Tether the USDT stablecoin is only about 74 percent backed by fiat equivalents as of April 30, says its issuer’s general counsel in an affidavit yesterday.
The company behind USDT, holds about $2.1 billion in cash and short-term securities, wrote its general counsel Stuart Hoegner, who is also general counsel to Bitfinex, a crypto exchange which shares executives and has overlapping owners with Tether.
The two companies are at the heart of allegations by the New York Attorney General, who alleges that Bitfinex borrowed more than $600 million from Tether after losing as much as $850 million to a currency converter.
Hoegner filed the affidavit to support an Order to Show Cause to vacate or modify the NYAG’s ex parte order filed last week, and to stay the order, which would compel Bitfinex and Tether to produce certain documents by May 3.

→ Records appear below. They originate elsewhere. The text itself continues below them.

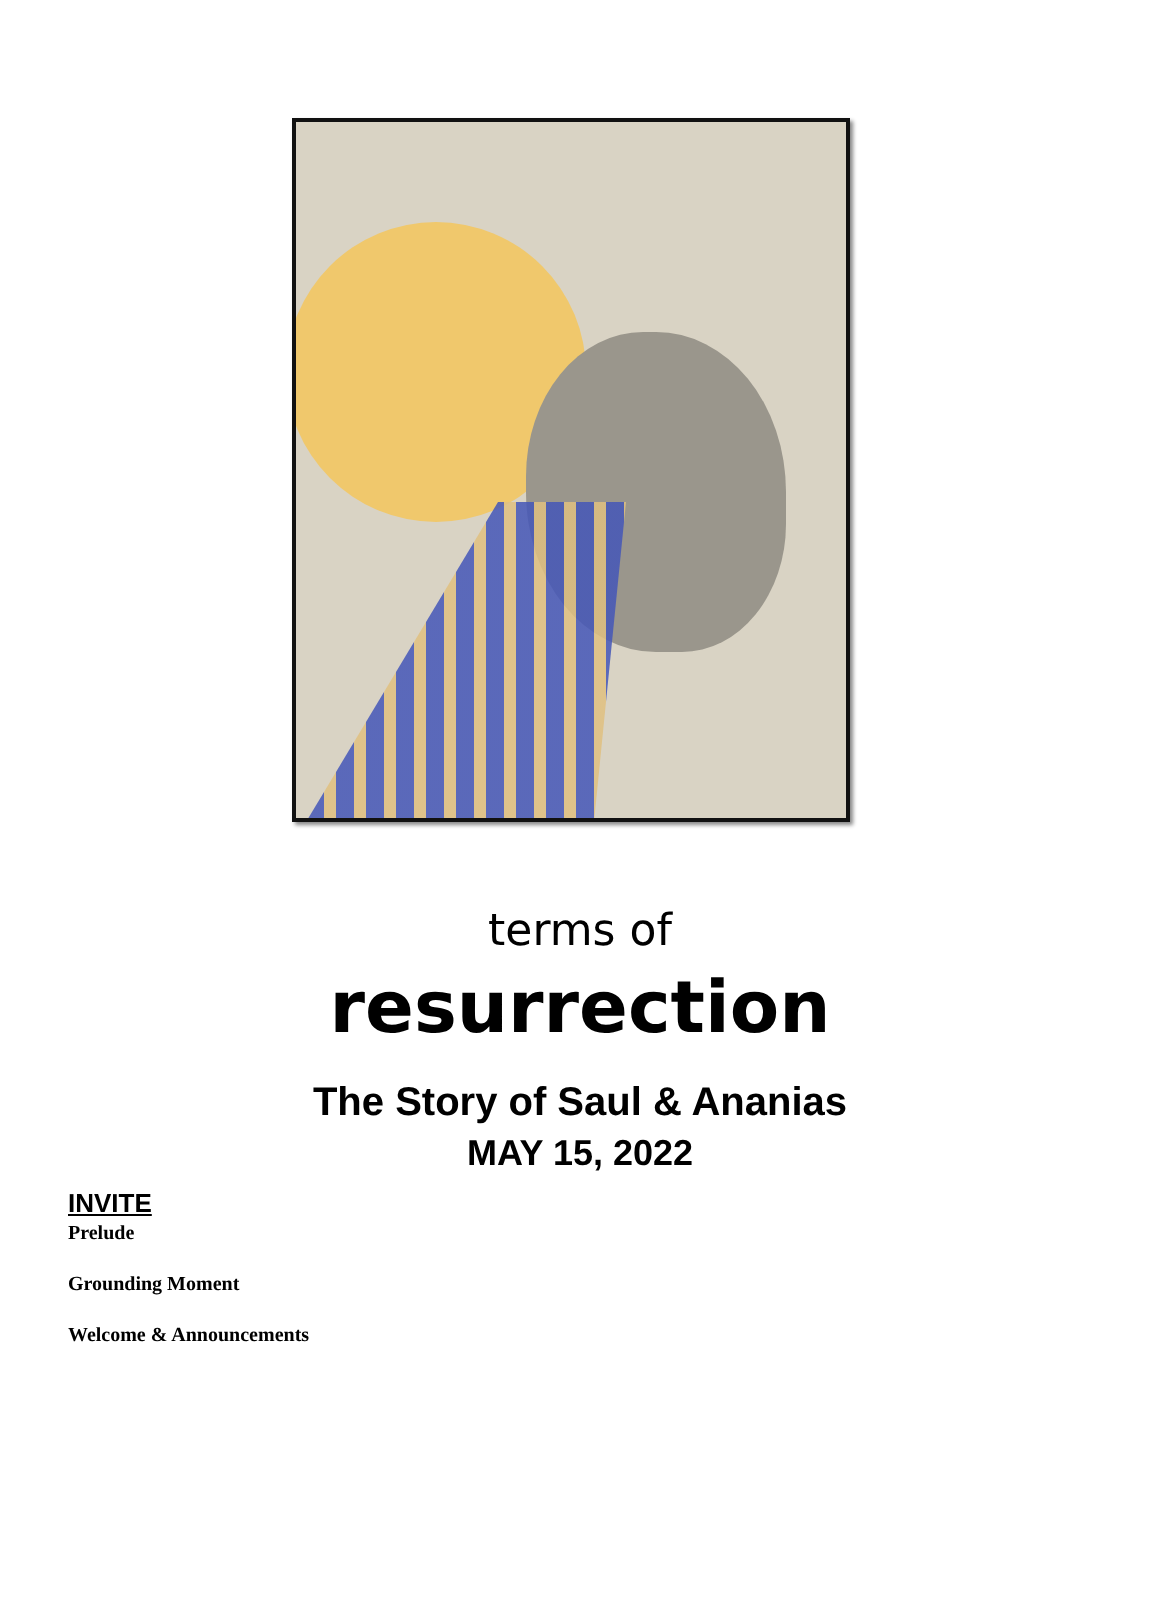terms of
resurrection
The Story of Saul & Ananias
MAY 15, 2022
INVITE
Prelude
Grounding Moment
Welcome & Announcements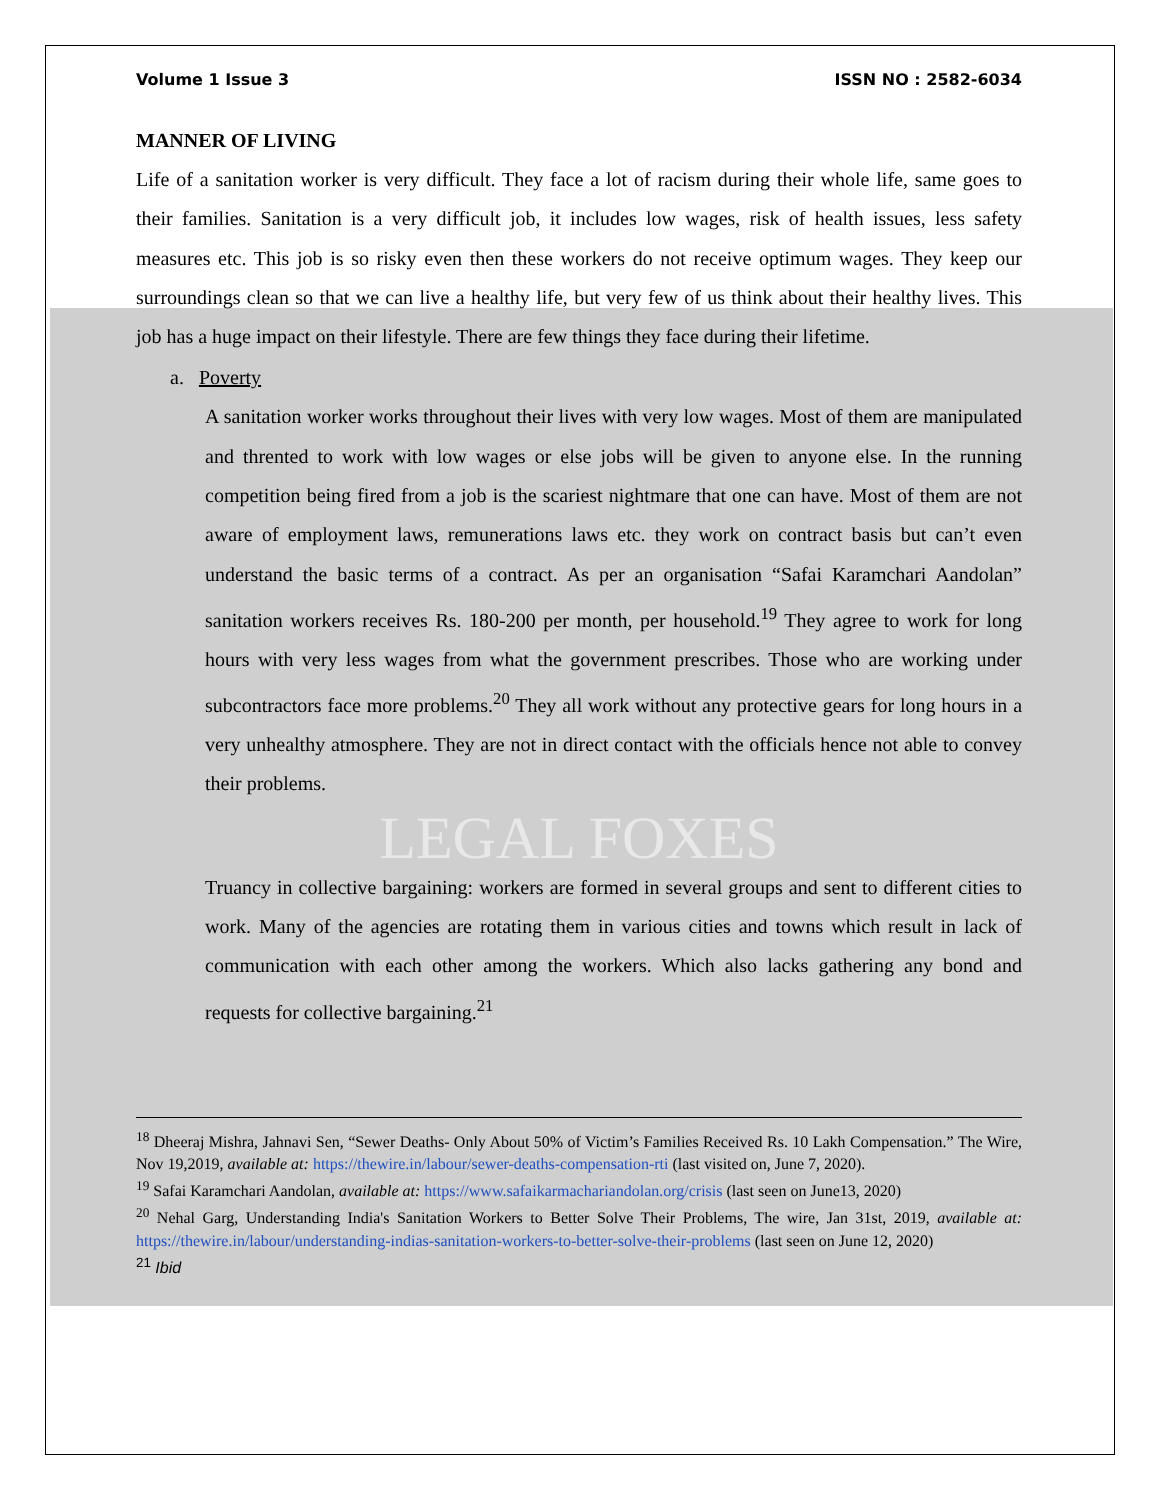Volume 1 Issue 3 ISSN NO : 2582-6034
MANNER OF LIVING
Life of a sanitation worker is very difficult. They face a lot of racism during their whole life, same goes to their families. Sanitation is a very difficult job, it includes low wages, risk of health issues, less safety measures etc. This job is so risky even then these workers do not receive optimum wages. They keep our surroundings clean so that we can live a healthy life, but very few of us think about their healthy lives. This job has a huge impact on their lifestyle. There are few things they face during their lifetime.
a. Poverty
A sanitation worker works throughout their lives with very low wages. Most of them are manipulated and thrented to work with low wages or else jobs will be given to anyone else. In the running competition being fired from a job is the scariest nightmare that one can have. Most of them are not aware of employment laws, remunerations laws etc. they work on contract basis but can’t even understand the basic terms of a contract. As per an organisation “Safai Karamchari Aandolan” sanitation workers receives Rs. 180-200 per month, per household.<sup>19</sup> They agree to work for long hours with very less wages from what the government prescribes. Those who are working under subcontractors face more problems.<sup>20</sup> They all work without any protective gears for long hours in a very unhealthy atmosphere. They are not in direct contact with the officials hence not able to convey their problems.
LEGAL FOXES
Truancy in collective bargaining: workers are formed in several groups and sent to different cities to work. Many of the agencies are rotating them in various cities and towns which result in lack of communication with each other among the workers. Which also lacks gathering any bond and requests for collective bargaining.<sup>21</sup>
<sup>18</sup> Dheeraj Mishra, Jahnavi Sen, “Sewer Deaths- Only About 50% of Victim’s Families Received Rs. 10 Lakh Compensation.” The Wire, Nov 19,2019, available at: https://thewire.in/labour/sewer-deaths-compensation-rti (last visited on, June 7, 2020).
<sup>19</sup> Safai Karamchari Aandolan, available at: https://www.safaikarmachariandolan.org/crisis (last seen on June13, 2020)
<sup>20</sup> Nehal Garg, Understanding India's Sanitation Workers to Better Solve Their Problems, The wire, Jan 31st, 2019, available at: https://thewire.in/labour/understanding-indias-sanitation-workers-to-better-solve-their-problems (last seen on June 12, 2020)
<sup>21</sup> Ibid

Indeed, under a subheading labeled “Tether Holders Are Not At Risk,” Hoegner confirmed that USDT is no longer backed 100 percent by cash or liquid assets, saying:
“As of the date [April 30] I am signing this affidavit, Tether has cash and cash equivalents (short term securities) on hand totaling approximately $2.1 billion, representing approximately 74 percent of the current outstanding tethers.”
Tether is not fully backed 1:1
Another attorney representing Tether, Zoe Phillips of law firm Morgan Lewis, wrote in a memorandum of law in support of the defendants’ order to show cause that Tether does not need to hold $1 for every USDT issued.
Zoe Phillips wrote:
“According to the Attorney General, the line of credit needed to be frozen because it improperly impairs the reserves Tether would use for redemptions. The Attorney General appears to believe that Tether must hold $1 in cash fiat currency for every dollar of tether. These allegations are wrong on multiple levels.”
She added The terms of Tether and Bitfinex’s credit agreement were:
“negotiated on an arm’s length basis on commercially reasonable terms,”
This means that each of the companies was represented by independent counsel. There has been some doubt cast on this assertion buy some commentators on Crypto Twitter, however there is also some concern that those commentators are being paid to spread false accusations about Tether.
Hoegner echoed Phillips’ claim that the agreements were negotiated independently, while also adding that Tether has noted on its website that its stablecoin is no longer 100 percent backed, citing media reports when the platform changed its stance.
Protection of the virtual currency market
Hoegner wrote in his affidavit that the Bitfinex and Tether lending agreements were made “for the protection of the virtual currency market,”. This is an acknowledgement that the two companies are a significant part of the crypto market.
“Tether, and holders of tether, have a keen interest in ensuring that one of the dominant trading platforms of tethers has sufficient liquidity for normal operations,”
He added that any disruption to Bitfinex’s operations could risk harming Tether as well.